Diante do congelamento dos repasses e das críticas públicas dos dois países, Bolsonaro não economizou palavras para atacá-los. "Pegue essa grana e refloreste a Alemanha, tá ok? Lá está precisando muito mais do que aqui", afirmou o presidente, após a ação alemã no último dia 13. A embaixada da Alemanha no Brasil reagiu e divulgou, na quinta-feira (15), um vídeo em que afirma que a área de florestas do país cresceu em mais de um milhão de hectares nas últimas cinco décadas. Ele também reagiu em relação à decisão da Noruega. "Não é aquela que mata baleia lá em cima, no Polo Norte?", disse, em referência ao país.

Nesta sexta-feira, enquanto o instituto de pesquisa Imazon apontou novo crescimento no desmatamento da Amazônia, Bolsonaro voltou a se defender das críticas. Afirmou que existe um esquema de violação da soberania nacional via demarcação de terras indígenas com o auxílio de ONGs. “Desde que eu era tenente do Exército o pessoal está comprando à prestação o Brasil (...) a compra no passado era também demarcando terras. O Brasil só fazia acordo lá porque, todos os governos anteriores, sem exceção, em troca de abrir mão de sua soberania, demarcavam mais terras indígenas”, disse. O ultradireitista também reafirmou seu compromisso com o congelamento das demarcações: "Enquanto eu for presidente, não tem demarcação de terras indígenas e já têm 14% em território nacional”.
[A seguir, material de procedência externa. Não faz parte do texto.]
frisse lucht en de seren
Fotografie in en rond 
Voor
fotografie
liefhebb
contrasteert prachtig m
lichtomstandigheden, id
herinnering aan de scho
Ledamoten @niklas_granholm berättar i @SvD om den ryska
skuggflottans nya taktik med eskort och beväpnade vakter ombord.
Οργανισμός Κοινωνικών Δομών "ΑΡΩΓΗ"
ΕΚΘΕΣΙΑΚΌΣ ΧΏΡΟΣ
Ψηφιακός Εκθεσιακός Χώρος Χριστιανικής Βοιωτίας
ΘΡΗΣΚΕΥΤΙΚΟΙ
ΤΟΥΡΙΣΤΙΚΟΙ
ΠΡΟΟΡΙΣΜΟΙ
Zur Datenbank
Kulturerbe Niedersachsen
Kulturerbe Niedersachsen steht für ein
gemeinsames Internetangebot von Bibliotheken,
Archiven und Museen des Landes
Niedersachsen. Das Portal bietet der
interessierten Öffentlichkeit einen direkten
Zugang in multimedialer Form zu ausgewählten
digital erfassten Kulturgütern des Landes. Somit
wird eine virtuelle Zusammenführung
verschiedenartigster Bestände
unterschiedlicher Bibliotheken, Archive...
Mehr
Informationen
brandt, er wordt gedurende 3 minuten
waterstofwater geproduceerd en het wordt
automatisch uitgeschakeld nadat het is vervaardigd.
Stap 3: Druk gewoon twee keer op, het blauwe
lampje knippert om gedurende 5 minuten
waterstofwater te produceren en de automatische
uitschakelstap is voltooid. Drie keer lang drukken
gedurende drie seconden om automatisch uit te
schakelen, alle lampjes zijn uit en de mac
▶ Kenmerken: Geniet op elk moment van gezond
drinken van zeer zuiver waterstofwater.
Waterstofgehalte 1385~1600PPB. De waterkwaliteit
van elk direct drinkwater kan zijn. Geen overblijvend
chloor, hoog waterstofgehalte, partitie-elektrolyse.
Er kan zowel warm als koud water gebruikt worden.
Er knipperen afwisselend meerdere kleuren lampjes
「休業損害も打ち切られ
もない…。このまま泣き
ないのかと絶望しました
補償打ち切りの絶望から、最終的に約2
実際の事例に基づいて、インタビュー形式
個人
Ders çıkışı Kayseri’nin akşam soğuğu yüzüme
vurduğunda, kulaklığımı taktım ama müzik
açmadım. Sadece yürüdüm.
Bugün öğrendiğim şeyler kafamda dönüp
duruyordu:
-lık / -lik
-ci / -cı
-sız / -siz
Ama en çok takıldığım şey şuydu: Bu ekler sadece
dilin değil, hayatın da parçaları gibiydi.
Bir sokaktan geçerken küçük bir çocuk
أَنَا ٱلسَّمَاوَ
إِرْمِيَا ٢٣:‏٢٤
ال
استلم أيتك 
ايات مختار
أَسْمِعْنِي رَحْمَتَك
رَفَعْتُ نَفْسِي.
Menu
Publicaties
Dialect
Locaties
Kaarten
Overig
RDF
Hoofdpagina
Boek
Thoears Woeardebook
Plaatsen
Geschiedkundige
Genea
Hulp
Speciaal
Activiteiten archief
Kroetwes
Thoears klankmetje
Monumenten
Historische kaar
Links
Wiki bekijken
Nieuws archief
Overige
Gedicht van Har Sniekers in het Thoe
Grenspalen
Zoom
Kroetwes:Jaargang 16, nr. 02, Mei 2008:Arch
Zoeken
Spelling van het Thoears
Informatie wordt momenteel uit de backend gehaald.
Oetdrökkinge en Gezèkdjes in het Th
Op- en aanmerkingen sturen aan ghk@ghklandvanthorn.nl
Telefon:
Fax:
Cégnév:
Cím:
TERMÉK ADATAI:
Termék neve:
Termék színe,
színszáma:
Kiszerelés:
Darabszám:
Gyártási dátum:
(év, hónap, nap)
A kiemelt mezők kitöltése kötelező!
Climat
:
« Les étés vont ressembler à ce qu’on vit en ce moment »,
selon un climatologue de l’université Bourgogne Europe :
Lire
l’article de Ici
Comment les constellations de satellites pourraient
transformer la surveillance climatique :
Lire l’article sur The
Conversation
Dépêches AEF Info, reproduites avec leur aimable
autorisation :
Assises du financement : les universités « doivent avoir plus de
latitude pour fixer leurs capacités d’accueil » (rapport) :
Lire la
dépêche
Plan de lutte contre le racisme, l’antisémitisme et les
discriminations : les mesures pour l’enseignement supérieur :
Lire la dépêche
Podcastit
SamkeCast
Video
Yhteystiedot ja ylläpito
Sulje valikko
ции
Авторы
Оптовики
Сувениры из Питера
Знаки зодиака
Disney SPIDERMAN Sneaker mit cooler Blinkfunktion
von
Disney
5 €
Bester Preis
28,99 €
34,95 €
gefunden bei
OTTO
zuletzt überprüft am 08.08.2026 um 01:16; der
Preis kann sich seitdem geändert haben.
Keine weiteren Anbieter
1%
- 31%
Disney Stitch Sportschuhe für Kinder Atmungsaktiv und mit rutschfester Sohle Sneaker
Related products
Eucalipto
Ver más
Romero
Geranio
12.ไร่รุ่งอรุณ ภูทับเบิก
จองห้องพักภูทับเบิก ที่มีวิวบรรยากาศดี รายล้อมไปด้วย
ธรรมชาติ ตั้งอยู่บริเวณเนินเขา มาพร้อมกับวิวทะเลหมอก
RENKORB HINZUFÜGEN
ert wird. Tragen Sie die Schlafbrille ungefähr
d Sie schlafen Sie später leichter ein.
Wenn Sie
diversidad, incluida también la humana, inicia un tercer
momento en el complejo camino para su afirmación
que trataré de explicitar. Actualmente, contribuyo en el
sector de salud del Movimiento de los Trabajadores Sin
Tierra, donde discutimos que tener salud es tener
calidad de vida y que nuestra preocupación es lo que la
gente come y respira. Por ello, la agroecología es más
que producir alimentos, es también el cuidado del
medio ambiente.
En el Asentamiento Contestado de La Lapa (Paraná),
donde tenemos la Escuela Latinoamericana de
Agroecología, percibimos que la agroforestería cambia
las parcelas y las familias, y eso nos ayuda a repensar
O presidente também reagiu no Twitter, um de seus principais meios de comunicação, onde disse estar sendo acusado “falsamente” de destruir a Amazônia. “Caso tivesse demarcado mais algumas dezenas de áreas Indígenas e orientado pesadas multas nos produtores rurais, o mundo não estaria me acusando, falsamente, de destruir a Amazônia”. De acordo com ele, o que está em jogo é a “soberania da região e suas riquezas”. O relatório do Imazon divulgado nesta sexta-feira e feito com imagens de satélite, identificou um desmatamento de 1.287 quilômetros quadrados na floresta em julho deste ano —um crescimento de 66% em comparação com o mesmo mês do ano anterior. O relatório não é a única entidade a apontar uma deterioração da Amazônia. O Instituto Nacional de Pesquisas Espaciais (INPE) já havia anunciado o crescimento de 278% do desmatamento em julho. Na ocasião, Bolsonaro desqualificou os dados do órgão, que é ligado ao Governo, o que culminou na saída do diretor do instituto, Ricardo Galvão.